** AIM OF THE TASK **
What's needed is an exact copy of the lines from the one that contains "Auswertung der Website-Nutzung, Messung und" to the end of the data below, leaving the pictures out.

** Collected data **
▬▬▬▬▬▬

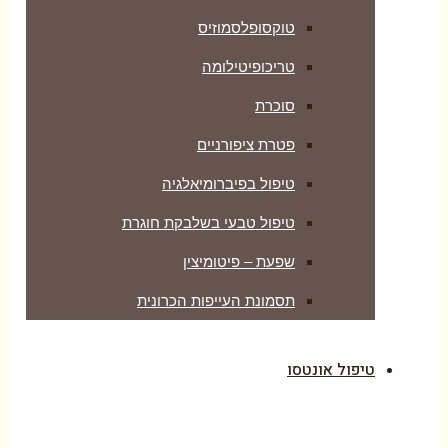
טוקסופלסמוזיס
טריכופיטילומה
סוכרת
פטרת ציפורניים
טיפול בפיברומיאלגיה
טיפול טבעי בשלבקת חוגרת
שפעת – פיטומיצין
תסמונת העייפות הכרונית
טיפול אונטסו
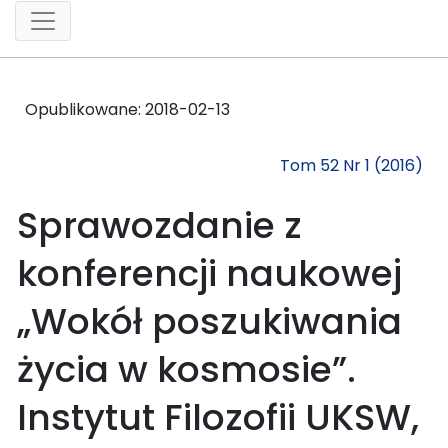
Opublikowane:
2018-02-13
Tom 52 Nr 1 (2016)
Sprawozdanie z
konferencji naukowej
„Wokół poszukiwania
życia w kosmosie”.
Instytut Filozofii UKSW,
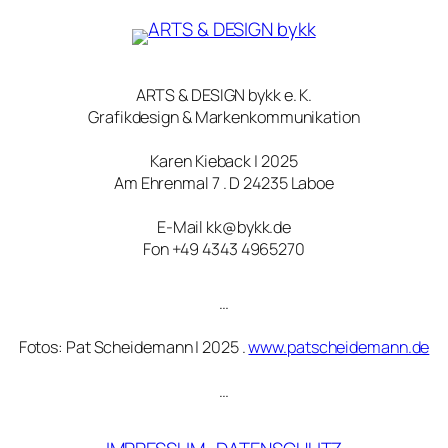
ARTS & DESIGN bykk e. K.
Grafikdesign & Markenkommunikation
Karen Kieback | 2025
Am Ehrenmal 7 . D 24235 Laboe
E-Mail kk@bykk.de
Fon +49 4343 4965270
…
Fotos: Pat Scheidemann | 2025 .
www.patscheidemann.de
…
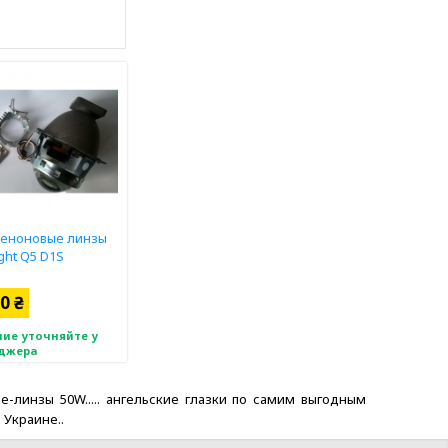
сеноновые линзы
ight Q5 D1S
0 ₴
ие уточняйте у
джера
вые-линзы 50W..... ангельские глазки по самим выгодным
о Украине..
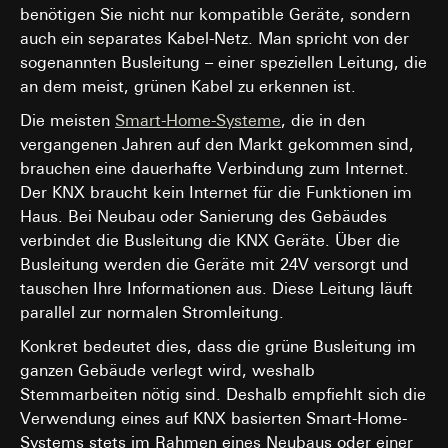
benötigen Sie nicht nur kompatible Geräte, sondern
interne Abteilungen, soweit Zugriff für Aufgabenerfüllu
Datenverarbeitungszwecke:
Darstellung von Videos
erforderlich
auch ein separates Kabel-Netz. Man spricht von der
Kategorien personenbezogener Daten:
IP-Adresse, Datum
Google Ireland Ltd, Google LLC (USA)
sogenannten Busleitung – einer speziellen Leitung, die
nebst Uhrzeit sowie die besuchte Internetseite
Informationen dazu, wie Google Ihre personenbezogene
Rechtsgrundlage und ggf. verfolgte berechtigte Interessen:
an dem meist, grünen Kabel zu erkennen ist.
Daten verarbeitet, finden Sie unter
Einsatz des Dienstes: § 25 Abs. 1 S. 1 TDDDG
Die meisten
Smart-Home-Systeme
, die in den
https://business.safety.google/privacy
Folgeverarbeitung der personenbezogenen Daten: Art. 6
vergangenen Jahren auf den Markt gekommen sind,
Abs. 1 lit. a DSGVO
Drittlandübermittlung:
brauchen eine dauerhafte Verbindung zum Internet.
Drittland: USA
Empfänger:
Der KNX braucht kein Internet für die Funktionen im
Angemessenheitsbeschluss/Garantien/Ausnahmevorschr
Google Ireland Ltd, Google LLC (USA)
Haus. Bei Neubau oder Sanierung des Gebäudes
Standardvertragsklauseln, Kopie zu erfragen bei
Informationen dazu, wie Google Ihre personenbezogene
Gira Giersiepen GmbH & Co. KG
, Einwilligung gem. Art.
verbindet die Busleitung die KNX Geräte. Über die
Daten verarbeitet, finden Sie unter
Abs. 1 lit. a DSGVO
Busleitung werden die Geräte mit 24V versorgt und
https://business.safety.google/privacy
tauschen Ihre Informationen aus. Diese Leitung läuft
Lebensdauer des Cookies:
90 Tage
Drittlandübermittlung:
parallel zur normalen Stromleitung.
Drittland: USA
TikTok-Pixel
Angemessenheitsbeschluss/Garantien/Ausnahmevorschr
Konkret bedeutet dies, dass die grüne Busleitung im
Datenverarbeitungszwecke:
Standardvertragsklauseln, Kopie zu erfragen bei
ganzen Gebäude verlegt wird, weshalb
Gira Giersiepen GmbH & Co. KG
, Einwilligung gem. Art.
Auswertung der Website-Nutzung, Messung und
Stemmarbeiten nötig sind. Deshalb empfiehlt sich die
Abs. 1 lit. a DSGVO
Optimierung von Werbekampagnen
Verwendung eines auf KNX basierten Smart-Home-
Durch das Tracking der Nutzung von Gira Angeboten,
Lebensdauer des Cookies:
länger als 12 Monate
Systems stets im Rahmen eines Neubaus oder einer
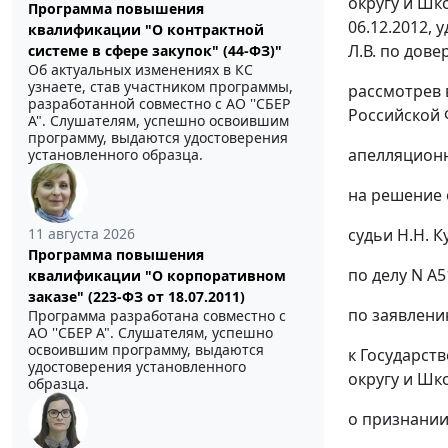
округу и Шк
Программа повышения
06.12.2012, 
квалификации "О контрактной
Л.В. по дове
системе в сфере закупок" (44-ФЗ)"
Об актуальных изменениях в КС
узнаете, став участником программы,
рассмотрев 
разработанной совместно с АО ''СБЕР
Российской 
А". Слушателям, успешно освоившим
программу, выдаются удостоверения
апелляционн
установленного образца.
на решение о
11 августа 2026
судьи Н.Н. 
Программа повышения
по делу N А
квалификации "О корпоративном
заказе" (223-ФЗ от 18.07.2011)
по заявлени
Программа разработана совместно с
АО ''СБЕР А". Слушателям, успешно
освоившим программу, выдаются
к Государст
удостоверения установленного
округу и Шк
образца.
о признании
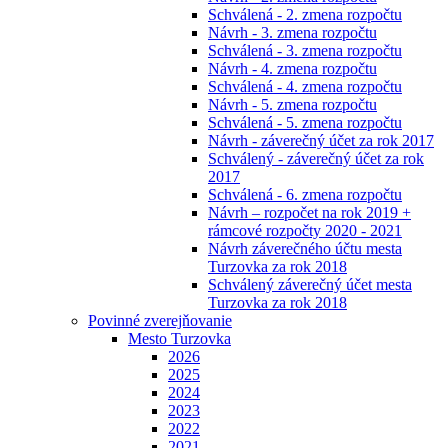
Schválená - 2. zmena rozpočtu
Návrh - 3. zmena rozpočtu
Schválená - 3. zmena rozpočtu
Návrh - 4. zmena rozpočtu
Schválená - 4. zmena rozpočtu
Návrh - 5. zmena rozpočtu
Schválená - 5. zmena rozpočtu
Návrh - záverečný účet za rok 2017
Schválený - záverečný účet za rok
2017
Schválená - 6. zmena rozpočtu
Návrh – rozpočet na rok 2019 +
rámcové rozpočty 2020 - 2021
Návrh záverečného účtu mesta
Turzovka za rok 2018
Schválený záverečný účet mesta
Turzovka za rok 2018
Povinné zverejňovanie
Mesto Turzovka
2026
2025
2024
2023
2022
2021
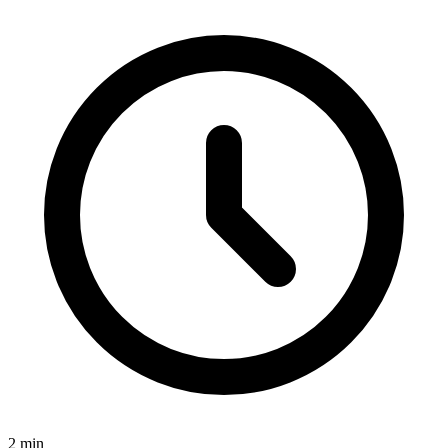
2
min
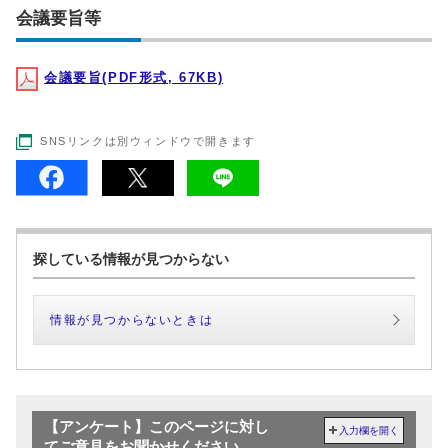
会議要旨等
会議要旨(PDF形式, 67KB)
SNSリンクは別ウィンドウで開きます
探している情報が見つからない
情報が見つからないときは
【アンケート】このページに対し
入力欄を開く
てご意見をお聞かせください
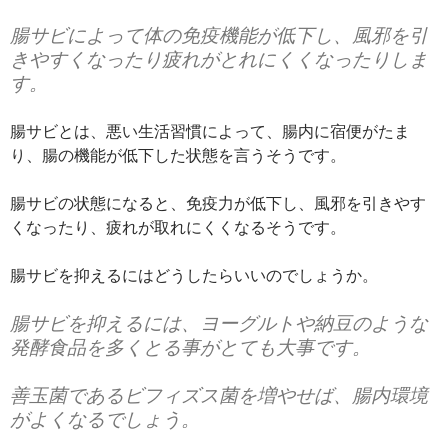
腸サビによって体の免疫機能が低下し、風邪を引
きやすくなったり疲れがとれにくくなったりしま
す。
腸サビとは、悪い生活習慣によって、腸内に宿便がたま
り、腸の機能が低下した状態を言うそうです。
腸サビの状態になると、免疫力が低下し、風邪を引きやす
くなったり、疲れが取れにくくなるそうです。
腸サビを抑えるにはどうしたらいいのでしょうか。
腸サビを抑えるには、ヨーグルトや納豆のような
発酵食品を多くとる事がとても大事です。
善玉菌であるビフィズス菌を増やせば、腸内環境
がよくなるでしょう。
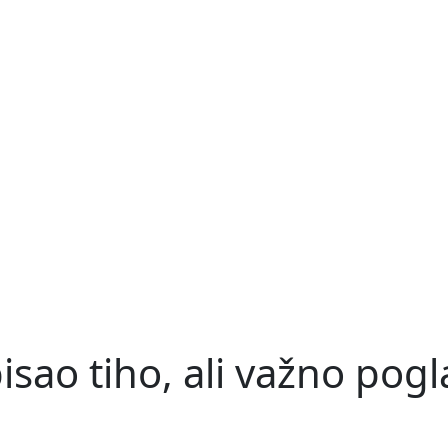
isao tiho, ali važno pogl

▬▬▬▬▬▬

** RESULT **
Auswertung der Website-Nutzung, Messung und
Stemmarbeiten nötig sind. Deshalb empfiehlt sich die
Abs. 1 lit. a DSGVO
Optimierung von Werbekampagnen
Verwendung eines auf KNX basierten Smart-Home-
Durch das Tracking der Nutzung von Gira Angeboten,
Lebensdauer des Cookies:
länger als 12 Monate
Systems stets im Rahmen eines Neubaus oder einer
округу и Шк
Программа повышения
06.12.2012, 
квалификации "О контрактной
Л.В. по дове
системе в сфере закупок" (44-ФЗ)"
Об актуальных изменениях в КС
узнаете, став участником программы,
рассмотрев 
разработанной совместно с АО ''СБЕР
Российской 
А". Слушателям, успешно освоившим
программу, выдаются удостоверения
апелляционн
установленного образца.
на решение о
11 августа 2026
судьи Н.Н. 
Программа повышения
по делу N А
квалификации "О корпоративном
заказе" (223-ФЗ от 18.07.2011)
по заявлени
Программа разработана совместно с
АО ''СБЕР А". Слушателям, успешно
освоившим программу, выдаются
к Государст
удостоверения установленного
округу и Шк
образца.
о признании
Schválená - 2. zmena rozpočtu
Návrh - 3. zmena rozpočtu
Schválená - 3. zmena rozpočtu
Návrh - 4. zmena rozpočtu
Schválená - 4. zmena rozpočtu
Návrh - 5. zmena rozpočtu
Schválená - 5. zmena rozpočtu
Návrh - záverečný účet za rok 2017
Schválený - záverečný účet za rok
2017
Schválená - 6. zmena rozpočtu
Návrh – rozpočet na rok 2019 +
rámcové rozpočty 2020 - 2021
Návrh záverečného účtu mesta
Turzovka za rok 2018
Schválený záverečný účet mesta
Turzovka za rok 2018
Povinné zverejňovanie
Mesto Turzovka
2026
2025
2024
2023
2022
2021
2
min
会議要旨等
会議要旨(PDF形式, 67KB)
SNSリンクは別ウィンドウで開きます
探している情報が見つからない
情報が見つからないときは
【アンケート】このページに対し
入力欄を開く
てご意見をお聞かせください
腸サビによって体の免疫機能が低下し、風邪を引
きやすくなったり疲れがとれにくくなったりしま
す。
腸サビとは、悪い生活習慣によって、腸内に宿便がたま
り、腸の機能が低下した状態を言うそうです。
腸サビの状態になると、免疫力が低下し、風邪を引きやす
くなったり、疲れが取れにくくなるそうです。
腸サビを抑えるにはどうしたらいいのでしょうか。
腸サビを抑えるには、ヨーグルトや納豆のような
発酵食品を多くとる事がとても大事です。
善玉菌であるビフィズス菌を増やせば、腸内環境
がよくなるでしょう。
isao tiho, ali važno pogl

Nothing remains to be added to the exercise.